Now we can start up the notebook server.

# Startup the notebook server
$ pipenv run jupyter-lab
# ... Server is now running on http://localhost:8888/lab

The server will now be up and running.

Creating the notebook

Once on http://localhost:8888/lab, select to create a new Python 3 notebook from the launcher.

Ensure that this notebook is saved in hello-read-dir-python/docs/<your-file-name>.

We will create two cells to handle two parts of this script:

A cell to import the require packages.
A cell to read the directory.

Importing the packages

We will use the glob library to read the directory.

The glob library allows us to recurise through a directory and return a list of all the files that match the glob pattern.

We also use the packages from the os.path library to create a path to our icons directory from the script..

Update hello-read-dir-python/docs/<your-file-name> to have the following:

import glob
from os.path import join, dirname, abspath

Reading the directory

Once we have the glob library imported, then we can use it to read the directory and do the heavy lifting for us.

# Assign icons_dir as a path to the icons directory from the script file
icons_dir = join(dirname(abspath("__file__")), '../icons')
print(glob.glob(f"{icons_dir}/*"))

In my case, the following is printed to the console for the four files that I have in that folder:

['/path/to/hello-read-dir-python/docs/../icons/git.png', '/path/to/hello-read-dir-python/docs/../icons/python.png', '/path/to/hello-read-dir-python/docs/../icons/aws.png', '/path/to/hello-read-dir-python/docs/../icons/dok.png']
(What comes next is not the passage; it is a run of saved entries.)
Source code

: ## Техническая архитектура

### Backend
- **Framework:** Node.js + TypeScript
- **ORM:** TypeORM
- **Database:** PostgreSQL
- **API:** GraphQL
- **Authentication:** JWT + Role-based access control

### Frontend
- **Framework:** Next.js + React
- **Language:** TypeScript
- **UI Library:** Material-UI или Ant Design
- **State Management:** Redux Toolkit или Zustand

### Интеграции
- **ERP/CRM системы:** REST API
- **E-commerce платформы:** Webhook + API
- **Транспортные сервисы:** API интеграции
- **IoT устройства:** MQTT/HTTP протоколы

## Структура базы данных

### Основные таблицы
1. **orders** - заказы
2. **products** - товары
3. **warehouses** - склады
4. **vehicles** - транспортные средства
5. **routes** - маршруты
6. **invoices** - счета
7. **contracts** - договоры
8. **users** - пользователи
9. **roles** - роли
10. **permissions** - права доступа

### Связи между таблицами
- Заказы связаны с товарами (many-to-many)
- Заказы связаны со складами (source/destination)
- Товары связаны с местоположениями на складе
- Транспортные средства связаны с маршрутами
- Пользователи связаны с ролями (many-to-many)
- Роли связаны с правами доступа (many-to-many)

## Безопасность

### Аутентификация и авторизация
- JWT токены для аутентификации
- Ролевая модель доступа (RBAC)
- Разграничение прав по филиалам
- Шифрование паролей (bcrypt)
Now with that list assigned to the variable, we can use that list to iterate through and do what we need to from those files e.g. manipulate the image, read the file contents, write back file contents and more.

Summary

Today's post demonstrated how to use the glob library to programmatically get all the matching files within a folder.

I use techniques such as this within my own blog repository to grab relevant markdown and image files to generate the blog post images or do things with the blog metadata (like creating the list for my home page).